## [INSTRUCCIÓN A]
Responde, según el texto sobre Fidelio:
(i) ¿Quién firma el ensayo para el programa de mano de la nueva puesta de la Ópera de Múnich?
(ii) ¿En nombre de quién restaura la justicia Don Fernando?
(iii) ¿Quién elaboró una parodia de las llamadas Rettungsoper y en qué obra?

Ópera y Teatro musical
Un invierno con Fidelio
Agustín Blanco Bazán

En su ensayo para el programa de mano de la nueva puesta de la Opera de Munich, Robert Maschka sugiere que ninguna otra ópera como esta nos enfrenta con el compositor mismo. En Fidelio, Beethoven no mueve los personajes con la maestría de titiritero de un Puccini, sino que pasa a ser un personaje mas, que parece operar desde las bambalinas como de un púlpito, para sugerirnos que aquí no se trata de una inmoralidad perfecta como L´incoronazione di Poppea, sino de una moralidad artísticamente defectuosa pero moral al fin, por su insistente alusión a valores trascendentales: libertad, esperanza, justicia, verdad, y algo puerilmente descrito en el titulo de la obra de Bouilly que inspiró a Beethoven como “el amor conyugal”. Aún cuando Bouilly dice basarse en un episodio de la Revolución Francesa, nada hay de subversivo en la ópera y por ello creo que yerran las puestas que muestran gorros frigios o sombreros tricornes. Más aún, la idea de Bouilly podría considerarse “contrarrevolucionaria” ya que alude a la saga de una anónima Dame de Tourraine para librar a su marido de una cárcel jacobina: amor burgués contra caos revolucionario.
Y nada hay de subversivo en el matrimonio idealizado por Beethoven, cuyo valor es premiado por Don Fernando, un mensajero que restaura la justicia en nombre del Rey mientras nos insinúa en el discurso musical rutinario y fríamente convencional que él no estaba enterado de absolutamente nada, que no tenía la menor idea de que Pizarro era un carcelero malo. El final es confuso. Aún cuando Fernando promete poner fin a la esclavitud dentro de la cárcel, pareciera como si los demás prisioneros se olvidaran de pedir la suya restringiéndose en su lugar a cantar al arrojo de la esposa y a la Misericordia. Imposible evitar que Don Fernando sea hoy frecuentemente ridiculizado porque, ¿quién puede tomar teatralmente en serio a este mensajero, luego de la parodia de las llamadas Rettungsoper (algo así como “ópera de salvación a último momento”) elaborada por Bertold Brecht al final de La ópera de los tres centavos?

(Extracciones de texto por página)
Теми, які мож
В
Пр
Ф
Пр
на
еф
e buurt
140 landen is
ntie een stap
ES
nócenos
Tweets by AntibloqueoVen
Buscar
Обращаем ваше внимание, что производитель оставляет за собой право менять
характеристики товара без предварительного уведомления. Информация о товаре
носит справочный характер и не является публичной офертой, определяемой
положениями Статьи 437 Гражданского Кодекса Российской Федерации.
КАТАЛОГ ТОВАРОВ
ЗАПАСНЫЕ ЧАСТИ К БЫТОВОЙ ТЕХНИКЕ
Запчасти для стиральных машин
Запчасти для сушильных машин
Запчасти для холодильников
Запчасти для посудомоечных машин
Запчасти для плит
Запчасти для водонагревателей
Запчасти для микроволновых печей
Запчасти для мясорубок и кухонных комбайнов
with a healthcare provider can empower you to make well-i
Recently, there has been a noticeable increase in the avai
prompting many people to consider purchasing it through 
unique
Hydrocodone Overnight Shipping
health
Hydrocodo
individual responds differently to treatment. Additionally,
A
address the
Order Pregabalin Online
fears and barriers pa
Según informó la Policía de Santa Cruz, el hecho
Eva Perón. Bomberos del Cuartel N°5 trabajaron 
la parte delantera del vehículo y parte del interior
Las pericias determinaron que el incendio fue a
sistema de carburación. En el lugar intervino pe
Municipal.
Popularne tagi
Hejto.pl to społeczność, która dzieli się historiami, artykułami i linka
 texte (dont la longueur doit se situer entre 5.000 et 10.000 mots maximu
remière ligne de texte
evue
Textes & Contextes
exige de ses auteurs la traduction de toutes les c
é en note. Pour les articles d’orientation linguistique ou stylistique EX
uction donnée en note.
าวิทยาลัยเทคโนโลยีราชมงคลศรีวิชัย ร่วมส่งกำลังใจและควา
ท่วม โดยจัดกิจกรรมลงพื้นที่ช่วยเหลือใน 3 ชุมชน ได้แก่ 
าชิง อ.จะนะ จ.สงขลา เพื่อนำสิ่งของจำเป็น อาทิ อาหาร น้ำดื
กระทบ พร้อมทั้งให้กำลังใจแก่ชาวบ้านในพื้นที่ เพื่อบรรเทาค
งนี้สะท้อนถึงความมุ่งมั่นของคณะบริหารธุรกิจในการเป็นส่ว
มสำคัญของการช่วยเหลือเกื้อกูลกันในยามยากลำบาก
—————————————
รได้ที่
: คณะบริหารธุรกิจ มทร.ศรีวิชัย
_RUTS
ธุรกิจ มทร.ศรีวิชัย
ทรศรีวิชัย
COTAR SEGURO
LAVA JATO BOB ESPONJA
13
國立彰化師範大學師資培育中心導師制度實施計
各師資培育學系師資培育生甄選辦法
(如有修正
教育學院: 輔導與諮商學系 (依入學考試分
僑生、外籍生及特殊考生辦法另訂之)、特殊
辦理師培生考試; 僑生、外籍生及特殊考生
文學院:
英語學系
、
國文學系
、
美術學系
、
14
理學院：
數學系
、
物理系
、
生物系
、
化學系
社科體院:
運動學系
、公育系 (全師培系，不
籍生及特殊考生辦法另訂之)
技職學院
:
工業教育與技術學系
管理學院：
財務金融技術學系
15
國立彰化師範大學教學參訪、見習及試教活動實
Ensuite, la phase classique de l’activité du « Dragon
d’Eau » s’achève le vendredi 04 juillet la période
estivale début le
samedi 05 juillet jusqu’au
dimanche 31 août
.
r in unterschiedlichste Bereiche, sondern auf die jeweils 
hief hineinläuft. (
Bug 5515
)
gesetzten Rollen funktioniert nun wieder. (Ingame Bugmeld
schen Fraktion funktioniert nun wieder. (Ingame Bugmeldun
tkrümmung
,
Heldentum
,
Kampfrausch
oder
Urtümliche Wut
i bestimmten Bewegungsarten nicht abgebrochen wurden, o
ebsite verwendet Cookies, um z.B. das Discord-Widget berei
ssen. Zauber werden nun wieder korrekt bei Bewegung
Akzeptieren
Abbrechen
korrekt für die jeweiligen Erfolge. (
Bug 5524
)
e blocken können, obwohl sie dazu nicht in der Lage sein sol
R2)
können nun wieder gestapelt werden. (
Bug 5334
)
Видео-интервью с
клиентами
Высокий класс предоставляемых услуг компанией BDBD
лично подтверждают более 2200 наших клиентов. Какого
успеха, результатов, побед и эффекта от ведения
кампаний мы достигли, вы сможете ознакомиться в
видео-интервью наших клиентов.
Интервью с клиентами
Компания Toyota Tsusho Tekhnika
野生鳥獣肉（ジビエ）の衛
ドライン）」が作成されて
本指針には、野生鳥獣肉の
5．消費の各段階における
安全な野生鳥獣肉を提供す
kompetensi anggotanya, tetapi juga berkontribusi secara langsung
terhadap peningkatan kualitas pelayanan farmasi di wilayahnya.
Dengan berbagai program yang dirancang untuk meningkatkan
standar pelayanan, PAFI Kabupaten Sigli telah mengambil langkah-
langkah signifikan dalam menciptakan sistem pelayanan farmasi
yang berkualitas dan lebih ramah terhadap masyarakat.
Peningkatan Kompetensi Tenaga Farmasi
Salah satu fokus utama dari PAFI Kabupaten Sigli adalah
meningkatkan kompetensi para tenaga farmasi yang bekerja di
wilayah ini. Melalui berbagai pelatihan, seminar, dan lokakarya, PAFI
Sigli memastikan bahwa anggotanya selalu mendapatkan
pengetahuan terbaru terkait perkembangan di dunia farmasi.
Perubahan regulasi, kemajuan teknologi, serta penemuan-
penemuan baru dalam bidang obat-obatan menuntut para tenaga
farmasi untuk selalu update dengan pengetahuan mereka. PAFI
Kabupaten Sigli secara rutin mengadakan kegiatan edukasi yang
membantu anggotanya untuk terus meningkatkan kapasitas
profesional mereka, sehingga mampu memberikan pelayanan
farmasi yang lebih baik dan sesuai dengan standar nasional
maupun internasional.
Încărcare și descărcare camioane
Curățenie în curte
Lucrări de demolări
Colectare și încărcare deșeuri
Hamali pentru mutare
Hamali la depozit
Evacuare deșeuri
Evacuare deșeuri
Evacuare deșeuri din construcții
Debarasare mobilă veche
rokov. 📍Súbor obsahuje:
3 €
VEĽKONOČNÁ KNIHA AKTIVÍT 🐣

## [INSTRUCCIÓN B]
Por favor, copia todo desde el comienzo de los registros hasta la línea que contiene "address the", ambas incluidas, y sustituye "Buscar" por "Buscador" sin cambiar nada más.

## [RESPUESTA ESPERADA A]
(i) Robert Maschka.
(ii) En nombre del Rey.
(iii) Bertold Brecht, al final de La ópera de los tres centavos.

## [RESPUESTA ESPERADA B]
Теми, які мож
В
Пр
Ф
Пр
на
еф
e buurt
140 landen is
ntie een stap
ES
nócenos
Tweets by AntibloqueoVen
Buscador
Обращаем ваше внимание, что производитель оставляет за собой право менять
характеристики товара без предварительного уведомления. Информация о товаре
носит справочный характер и не является публичной офертой, определяемой
положениями Статьи 437 Гражданского Кодекса Российской Федерации.
КАТАЛОГ ТОВАРОВ
ЗАПАСНЫЕ ЧАСТИ К БЫТОВОЙ ТЕХНИКЕ
Запчасти для стиральных машин
Запчасти для сушильных машин
Запчасти для холодильников
Запчасти для посудомоечных машин
Запчасти для плит
Запчасти для водонагревателей
Запчасти для микроволновых печей
Запчасти для мясорубок и кухонных комбайнов
with a healthcare provider can empower you to make well-i
Recently, there has been a noticeable increase in the avai
prompting many people to consider purchasing it through 
unique
Hydrocodone Overnight Shipping
health
Hydrocodo
individual responds differently to treatment. Additionally,
A
address the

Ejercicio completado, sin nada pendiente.